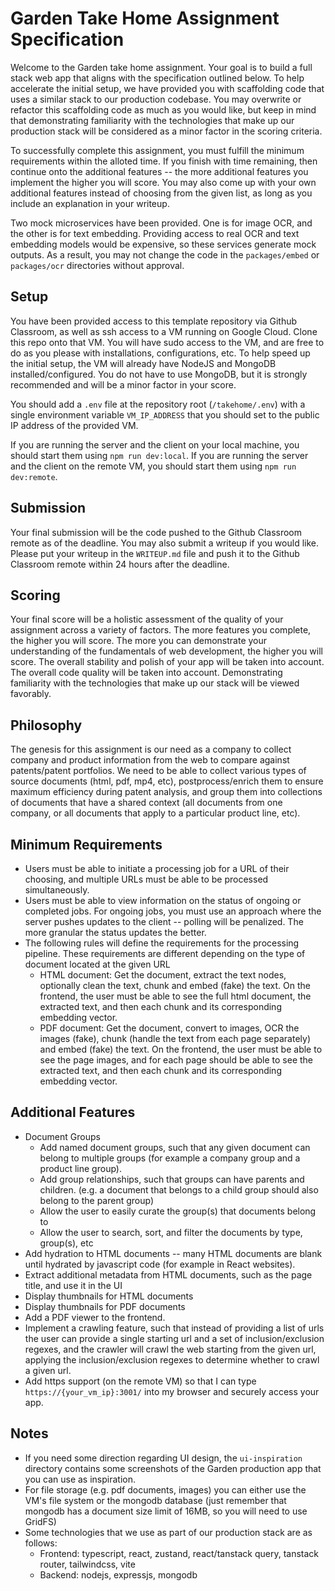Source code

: # Garden Take Home Assignment Specification

Welcome to the Garden take home assignment. Your goal is to build a full stack web app that aligns with the specification outlined below. To help accelerate the initial setup, we have provided you with scaffolding code that uses a similar stack to our production codebase. You may overwrite or refactor this scaffolding code as much as you would like, but keep in mind that demonstrating familiarity with the technologies that make up our production stack will be considered as a minor factor in the scoring criteria.

To successfully complete this assignment, you must fulfill the minimum requirements within the alloted time. If you finish with time remaining, then continue onto the additional features -- the more additional features you implement the higher you will score. You may also come up with your own additional features instead of choosing from the given list, as long as you include an explanation in your writeup.

Two mock microservices have been provided. One is for image OCR, and the other is for text embedding. Providing access to real OCR and text embedding models would be expensive, so these services generate mock outputs. As a result, you may not change the code in the `packages/embed` or `packages/ocr` directories without approval.

## Setup

You have been provided access to this template repository via Github Classroom, as well as ssh access to a VM running on Google Cloud. Clone this repo onto that VM. You will have sudo access to the VM, and are free to do as you please with installations, configurations, etc. To help speed up the initial setup, the VM will already have NodeJS and MongoDB installed/configured. You do not have to use MongoDB, but it is strongly recommended and will be a minor factor in your score.

You should add a `.env` file at the repository root (`/takehome/.env`) with a single environment variable `VM_IP_ADDRESS` that you should set to the public IP address of the provided VM.

If you are running the server and the client on your local machine, you should start them using `npm run dev:local`. If you are running the server and the client on the remote VM, you should start them using `npm run dev:remote`.

## Submission

Your final submission will be the code pushed to the Github Classroom remote as of the deadline. You may also submit a writeup if you would like. Please put your writeup in the `WRITEUP.md` file and push it to the Github Classroom remote within 24 hours after the deadline.

## Scoring

Your final score will be a holistic assessment of the quality of your assignment across a variety of factors. The more features you complete, the higher you will score. The more you can demonstrate your understanding of the fundamentals of web development, the higher you will score. The overall stability and polish of your app will be taken into account. The overall code quality will be taken into account. Demonstrating familiarity with the technologies that make up our stack will be viewed favorably.

## Philosophy

The genesis for this assignment is our need as a company to collect company and product information from the web to compare against patents/patent portfolios. We need to be able to collect various types of source documents (html, pdf, mp4, etc), postprocess/enrich them to ensure maximum efficiency during patent analysis, and group them into collections of documents that have a shared context (all documents from one company, or all documents that apply to a particular product line, etc).

## Minimum Requirements

-   Users must be able to initiate a processing job for a URL of their choosing, and multiple URLs must be able to be processed simultaneously.
-   Users must be able to view information on the status of ongoing or completed jobs. For ongoing jobs, you must use an approach where the server pushes updates to the client -- polling will be penalized. The more granular the status updates the better.
-   The following rules will define the requirements for the processing pipeline. These requirements are different depending on the type of document located at the given URL
    -   HTML document: Get the document, extract the text nodes, optionally clean the text, chunk and embed (fake) the text. On the frontend, the user must be able to see the full html document, the extracted text, and then each chunk and its corresponding embedding vector.
    -   PDF document: Get the document, convert to images, OCR the images (fake), chunk (handle the text from each page separately) and embed (fake) the text. On the frontend, the user must be able to see the page images, and for each page should be able to see the extracted text, and then each chunk and its corresponding embedding vector.

## Additional Features

-   Document Groups
    -   Add named document groups, such that any given document can belong to multiple groups (for example a company group and a product line group).
    -   Add group relationships, such that groups can have parents and children. (e.g. a document that belongs to a child group should also belong to the parent group)
    -   Allow the user to easily curate the group(s) that documents belong to
    -   Allow the user to search, sort, and filter the documents by type, group(s), etc
-   Add hydration to HTML documents -- many HTML documents are blank until hydrated by javascript code (for example in React websites).
-   Extract additional metadata from HTML documents, such as the page title, and use it in the UI
-   Display thumbnails for HTML documents
-   Display thumbnails for PDF documents
-   Add a PDF viewer to the frontend.
-   Implement a crawling feature, such that instead of providing a list of urls the user can provide a single starting url and a set of inclusion/exclusion regexes, and the crawler will crawl the web starting from the given url, applying the inclusion/exclusion regexes to determine whether to crawl a given url.
-   Add https support (on the remote VM) so that I can type `https://{your_vm_ip}:3001/` into my browser and securely access your app.

## Notes

-   If you need some direction regarding UI design, the `ui-inspiration` directory contains some screenshots of the Garden production app that you can use as inspiration.
-   For file storage (e.g. pdf documents, images) you can either use the VM's file system or the mongodb database (just remember that mongodb has a document size limit of 16MB, so you will need to use GridFS)
-   Some technologies that we use as part of our production stack are as follows:
    -   Frontend: typescript, react, zustand, react/tanstack query, tanstack router, tailwindcss, vite
    -   Backend: nodejs, expressjs, mongodb
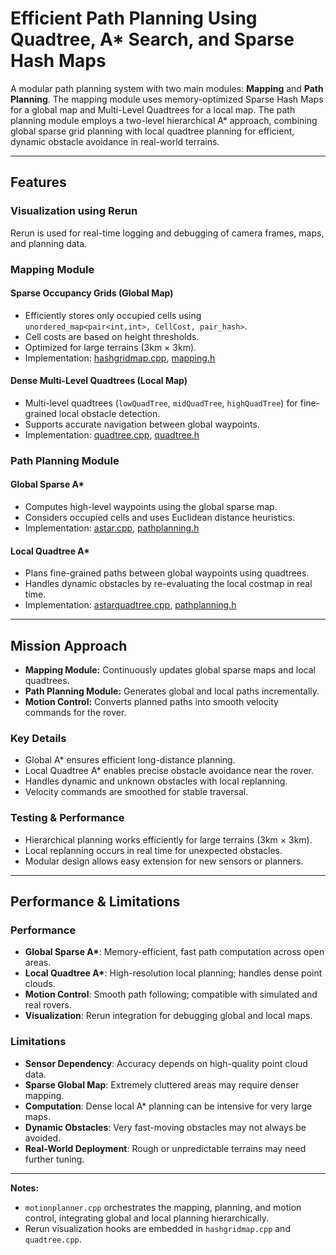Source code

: 
# Efficient Path Planning Using Quadtree, A* Search, and Sparse Hash Maps

A modular path planning system with two main modules: **Mapping** and **Path Planning**. The mapping module uses memory-optimized Sparse Hash Maps for a global map and Multi-Level Quadtrees for a local map. The path planning module employs a two-level hierarchical A* approach, combining global sparse grid planning with local quadtree planning for efficient, dynamic obstacle avoidance in real-world terrains.

---

## Features

### Visualization using Rerun
Rerun is used for real-time logging and debugging of camera frames, maps, and planning data.

### Mapping Module

#### Sparse Occupancy Grids (Global Map)
- Efficiently stores only occupied cells using `unordered_map<pair<int,int>, CellCost, pair_hash>`.  
- Cell costs are based on height thresholds.  
- Optimized for large terrains (3km × 3km).  
- Implementation: [hashgridmap.cpp](src/hashgridmap.cpp), [mapping.h](include/mapping.h)

#### Dense Multi-Level Quadtrees (Local Map)
- Multi-level quadtrees (`lowQuadTree`, `midQuadTree`, `highQuadTree`) for fine-grained local obstacle detection.  
- Supports accurate navigation between global waypoints.  
- Implementation: [quadtree.cpp](src/quadtree.cpp), [quadtree.h](include/quadtree.h)

### Path Planning Module

#### Global Sparse A*
- Computes high-level waypoints using the global sparse map.  
- Considers occupied cells and uses Euclidean distance heuristics.  
- Implementation: [astar.cpp](src/astar.cpp), [pathplanning.h](include/pathplanning.h)

#### Local Quadtree A*
- Plans fine-grained paths between global waypoints using quadtrees.  
- Handles dynamic obstacles by re-evaluating the local costmap in real time.  
- Implementation: [astarquadtree.cpp](src/astarquadtree.cpp), [pathplanning.h](include/pathplanning.h)

---

## Mission Approach

- **Mapping Module:** Continuously updates global sparse maps and local quadtrees.  
- **Path Planning Module:** Generates global and local paths incrementally.  
- **Motion Control:** Converts planned paths into smooth velocity commands for the rover.  

### Key Details
- Global A* ensures efficient long-distance planning.  
- Local Quadtree A* enables precise obstacle avoidance near the rover.  
- Handles dynamic and unknown obstacles with local replanning.  
- Velocity commands are smoothed for stable traversal.

### Testing & Performance
- Hierarchical planning works efficiently for large terrains (3km × 3km).  
- Local replanning occurs in real time for unexpected obstacles.  
- Modular design allows easy extension for new sensors or planners.

---

## Performance & Limitations

### Performance
- **Global Sparse A\***: Memory-efficient, fast path computation across open areas.  
- **Local Quadtree A\***: High-resolution local planning; handles dense point clouds.  
- **Motion Control**: Smooth path following; compatible with simulated and real rovers.  
- **Visualization**: Rerun integration for debugging global and local maps.

### Limitations
- **Sensor Dependency**: Accuracy depends on high-quality point cloud data.  
- **Sparse Global Map**: Extremely cluttered areas may require denser mapping.  
- **Computation**: Dense local A* planning can be intensive for very large maps.  
- **Dynamic Obstacles**: Very fast-moving obstacles may not always be avoided.  
- **Real-World Deployment**: Rough or unpredictable terrains may need further tuning.

---

**Notes:**
- `motionplanner.cpp` orchestrates the mapping, planning, and motion control, integrating global and local planning hierarchically.  
- Rerun visualization hooks are embedded in `hashgridmap.cpp` and `quadtree.cpp`.
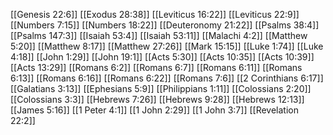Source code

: [[Genesis 22:6]]
[[Exodus 28:38]]
[[Leviticus 16:22]]
[[Leviticus 22:9]]
[[Numbers 7:15]]
[[Numbers 18:22]]
[[Deuteronomy 21:22]]
[[Psalms 38:4]]
[[Psalms 147:3]]
[[Isaiah 53:4]]
[[Isaiah 53:11]]
[[Malachi 4:2]]
[[Matthew 5:20]]
[[Matthew 8:17]]
[[Matthew 27:26]]
[[Mark 15:15]]
[[Luke 1:74]]
[[Luke 4:18]]
[[John 1:29]]
[[John 19:1]]
[[Acts 5:30]]
[[Acts 10:35]]
[[Acts 10:39]]
[[Acts 13:29]]
[[Romans 6:2]]
[[Romans 6:7]]
[[Romans 6:11]]
[[Romans 6:13]]
[[Romans 6:16]]
[[Romans 6:22]]
[[Romans 7:6]]
[[2 Corinthians 6:17]]
[[Galatians 3:13]]
[[Ephesians 5:9]]
[[Philippians 1:11]]
[[Colossians 2:20]]
[[Colossians 3:3]]
[[Hebrews 7:26]]
[[Hebrews 9:28]]
[[Hebrews 12:13]]
[[James 5:16]]
[[1 Peter 4:1]]
[[1 John 2:29]]
[[1 John 3:7]]
[[Revelation 22:2]]
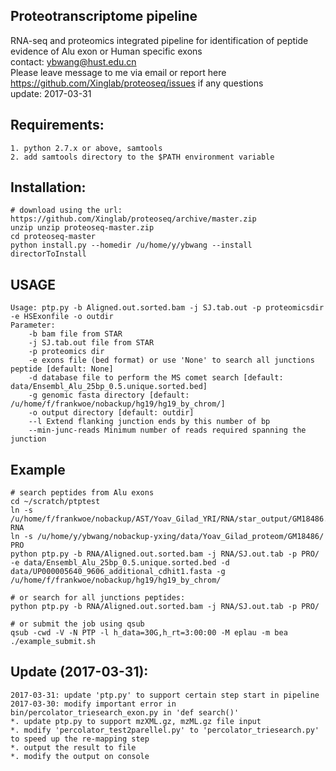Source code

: ## Proteotranscriptome pipeline
RNA-seq and proteomics integrated pipeline for identification of peptide evidence of Alu exon or Human specific exons
<br />
contact: ybwang@hust.edu.cn<br />
Please leave message to me via email or report here https://github.com/Xinglab/proteoseq/issues if any questions <br />
update: 2017-03-31

## Requirements:
    1. python 2.7.x or above, samtools
    2. add samtools directory to the $PATH environment variable

## Installation:
    # download using the url: https://github.com/Xinglab/proteoseq/archive/master.zip 
    unzip unzip proteoseq-master.zip
    cd proteoseq-master
    python install.py --homedir /u/home/y/ybwang --install directorToInstall

## USAGE
    Usage: ptp.py -b Aligned.out.sorted.bam -j SJ.tab.out -p proteomicsdir -e HSExonfile -o outdir
    Parameter:
        -b bam file from STAR
        -j SJ.tab.out file from STAR
        -p proteomics dir
        -e exons file (bed format) or use 'None' to search all junctions peptide [default: None]
        -d database file to perform the MS comet search [default: data/Ensembl_Alu_25bp_0.5.unique.sorted.bed]
        -g genomic fasta directory [default: /u/home/f/frankwoe/nobackup/hg19/hg19_by_chrom/]
        -o output directory [default: outdir]
        --l Extend flanking junction ends by this number of bp
        --min-junc-reads Minimum number of reads required spanning the junction

## Example
    # search peptides from Alu exons
    cd ~/scratch/ptptest
    ln -s /u/home/f/frankwoe/nobackup/AST/Yoav_Gilad_YRI/RNA/star_output/GM18486.rna/ RNA
    ln -s /u/home/y/ybwang/nobackup-yxing/data/Yoav_Gilad_proteom/GM18486/ PRO
    python ptp.py -b RNA/Aligned.out.sorted.bam -j RNA/SJ.out.tab -p PRO/ -e data/Ensembl_Alu_25bp_0.5.unique.sorted.bed -d data/UP000005640_9606_additional_cdhit1.fasta -g /u/home/f/frankwoe/nobackup/hg19/hg19_by_chrom/

    # or search for all junctions peptides:
    python ptp.py -b RNA/Aligned.out.sorted.bam -j RNA/SJ.out.tab -p PRO/

    # or submit the job using qsub
    qsub -cwd -V -N PTP -l h_data=30G,h_rt=3:00:00 -M eplau -m bea ./example_submit.sh

## Update (2017-03-31):
    2017-03-31: update 'ptp.py' to support certain step start in pipeline
    2017-03-30: modify important error in bin/percolator_triesearch_exon.py in 'def search()'
    *. update ptp.py to support mzXML.gz, mzML.gz file input
    *. modify 'percolator_test2parellel.py' to 'percolator_triesearch.py' to speed up the re-mapping step
    *. output the result to file
    *. modify the output on console



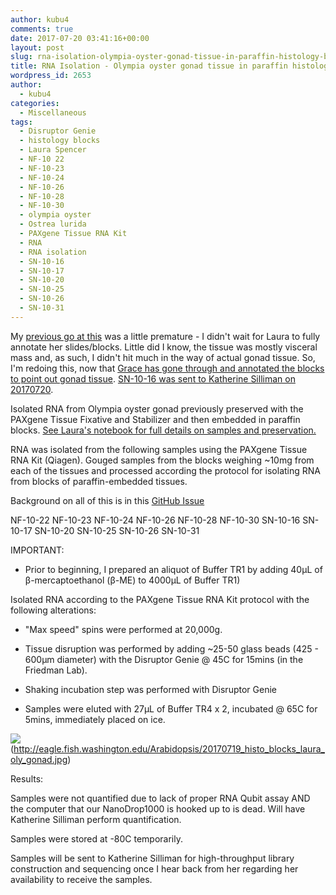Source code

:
 ```yaml
---
author: kubu4
comments: true
date: 2017-07-20 03:41:16+00:00
layout: post
slug: rna-isolation-olympia-oyster-gonad-tissue-in-paraffin-histology-blocks-2
title: RNA Isolation - Olympia oyster gonad tissue in paraffin histology blocks
wordpress_id: 2653
author:
  - kubu4
categories:
  - Miscellaneous
tags:
  - Disruptor Genie
  - histology blocks
  - Laura Spencer
  - NF-10 22
  - NF-10-23
  - NF-10-24
  - NF-10-26
  - NF-10-28
  - NF-10-30
  - olympia oyster
  - Ostrea lurida
  - PAXgene Tissue RNA Kit
  - RNA
  - RNA isolation
  - SN-10-16
  - SN-10-17
  - SN-10-20
  - SN-10-25
  - SN-10-26
  - SN-10-31
---
```


My [previous go at this](https://robertslab.github.io/sams-notebook/2017-07-10-rna-isolation-olympia-oyster-gonad-tissue-in-paraffin-histology-blocks.html) was a little premature - I didn't wait for Laura to fully annotate her slides/blocks. Little did I know, the tissue was mostly visceral mass and, as such, I didn't hit much in the way of actual gonad tissue. So, I'm redoing this, now that [Grace has gone through and annotated the blocks to point out gonad tissue](https://genefish.wordpress.com/2017/07/12/graces-notebook-july-12-2017/). [SN-10-16 was sent to Katherine Silliman on 20170720]().

Isolated RNA from Olympia oyster gonad previously preserved with the PAXgene Tissue Fixative and Stabilizer and then embedded in paraffin blocks. [See Laura's notebook for full details on samples and preservation.](https://laurahspencer.github.io/LabNotebook/Prepping-Histology-Samples/)



RNA was isolated from the following samples using the PAXgene Tissue RNA Kit (Qiagen). Gouged samples from the blocks weighing ~10mg from each of the tissues and processed according the protocol for isolating RNA from blocks of paraffin-embedded tissues.

Background on all of this is in this [GitHub Issue](https://github.com/sr320/LabDocs/issues/648#issuecomment-313792588)

NF-10-22
NF-10-23
NF-10-24
NF-10-26
NF-10-28
NF-10-30
SN-10-16
SN-10-17
SN-10-20
SN-10-25
SN-10-26
SN-10-31

IMPORTANT:




    
  * Prior to beginning, I prepared an aliquot of Buffer TR1 by adding 40μL of β-mercaptoethanol (β-ME) to 4000μL of Buffer TR1)



Isolated RNA according to the PAXgene Tissue RNA Kit protocol with the following alterations:


    
  * "Max speed" spins were performed at 20,000g.

    
  * Tissue disruption was performed by adding ~25-50 glass beads (425 - 600μm diameter) with the Disruptor Genie @ 45C for 15mins (in the Friedman Lab).

    
  * Shaking incubation step was performed with Disruptor Genie

    
  * Samples were eluted with 27μL of Buffer TR4 x 2, incubated @ 65C for 5mins, immediately placed on ice.



![](https://eagle.fish.washington.edu/Arabidopsis/20170719_histo_blocks_laura_oly_gonad.jpg)(http://eagle.fish.washington.edu/Arabidopsis/20170719_histo_blocks_laura_oly_gonad.jpg)



Results:

Samples were not quantified due to lack of proper RNA Qubit assay AND the computer that our NanoDrop1000 is hooked up to is dead. Will have Katherine Silliman perform quantification.

Samples were stored at -80C temporarily.

Samples will be sent to Katherine Silliman for high-throughput library construction and sequencing once I hear back from her regarding her availability to receive the samples.
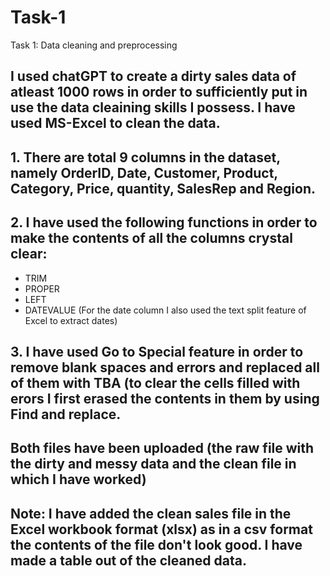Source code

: # Task-1
Task 1: Data cleaning and preprocessing

## I used chatGPT to create a dirty sales data of atleast 1000 rows in order to sufficiently put in use the data cleaining skills I possess. I have used MS-Excel to clean the data. 
## 1. There are total 9 columns in the dataset, namely OrderID, Date, Customer, Product, Category, Price, quantity, SalesRep and Region. 
## 2. I have used the following functions in order to make the contents of all the columns crystal clear:
   - TRIM
   - PROPER
   - LEFT
   - DATEVALUE (For the date column I also used the text split feature of Excel to extract dates)
## 3. I have used Go to Special feature in order to remove blank spaces and errors and replaced all of them with TBA (to clear the cells filled with erors I first erased the contents in them by using Find and replace.

## Both files have been uploaded (the raw file with the dirty and messy data and the clean file in which I have worked)
## Note: I have added the clean sales file in the Excel workbook format (xlsx) as in a csv format the contents of the file don't look good. I have made a table out of the cleaned data.

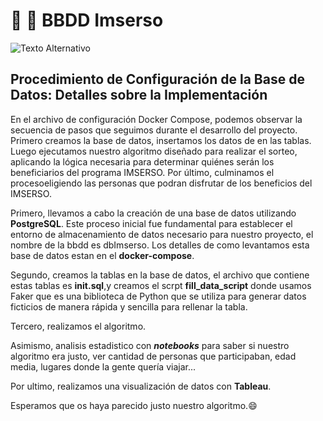 
# :older_woman: 🧓 BBDD Imserso

![Texto Alternativo](imagenes/bbdd.jng)

## Procedimiento de Configuración de la Base de Datos: Detalles sobre la Implementación


En el archivo de configuración Docker Compose, podemos observar la secuencia de pasos que seguimos durante el desarrollo del proyecto. Primero creamos la base de datos, insertamos los datos de en las tablas. Luego ejecutamos nuestro algoritmo diseñado para realizar el sorteo, aplicando la lógica necesaria para determinar quiénes serán los beneficiarios del programa IMSERSO. Por último, culminamos el procesoeligiendo las personas que podran disfrutar de los beneficios del IMSERSO.

Primero, llevamos a cabo la creación de una base de datos utilizando **PostgreSQL**. Este proceso inicial fue fundamental para establecer el entorno de almacenamiento de datos necesario para nuestro proyecto, el nombre de la bbdd es dbImserso. Los detalles de como levantamos esta base de datos estan en el **docker-compose**.

Segundo, creamos la tablas en la base de datos, el archivo que contiene estas tablas es **init.sql**,y creamos el scrpt **fill_data_script** donde usamos  Faker que es una biblioteca de Python que se utiliza para generar datos ficticios de manera rápida y sencilla para rellenar la tabla. 

Tercero, realizamos el algoritmo.

Asimismo, analisis estadistico con ***notebooks*** para saber si nuestro algoritmo era justo, ver cantidad de personas que participaban, edad media, lugares donde la gente quería viajar...

Por ultimo, realizamos una visualización de datos con **Tableau**.

Esperamos que os haya parecido justo nuestro algoritmo.:smile:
☆ ☆ ☆ ☆
• Task objective: Print, from the entries above, the line with "cd ~/scratch/ptptest", the line with "the re-mapping step" and all lines between them, exactly and with nothing else.

• Exercise answer:
    cd ~/scratch/ptptest
    ln -s /u/home/f/frankwoe/nobackup/AST/Yoav_Gilad_YRI/RNA/star_output/GM18486.rna/ RNA
    ln -s /u/home/y/ybwang/nobackup-yxing/data/Yoav_Gilad_proteom/GM18486/ PRO
    python ptp.py -b RNA/Aligned.out.sorted.bam -j RNA/SJ.out.tab -p PRO/ -e data/Ensembl_Alu_25bp_0.5.unique.sorted.bed -d data/UP000005640_9606_additional_cdhit1.fasta -g /u/home/f/frankwoe/nobackup/hg19/hg19_by_chrom/

    # or search for all junctions peptides:
    python ptp.py -b RNA/Aligned.out.sorted.bam -j RNA/SJ.out.tab -p PRO/

    # or submit the job using qsub
    qsub -cwd -V -N PTP -l h_data=30G,h_rt=3:00:00 -M eplau -m bea ./example_submit.sh

## Update (2017-03-31):
    2017-03-31: update 'ptp.py' to support certain step start in pipeline
    2017-03-30: modify important error in bin/percolator_triesearch_exon.py in 'def search()'
    *. update ptp.py to support mzXML.gz, mzML.gz file input
    *. modify 'percolator_test2parellel.py' to 'percolator_triesearch.py' to speed up the re-mapping step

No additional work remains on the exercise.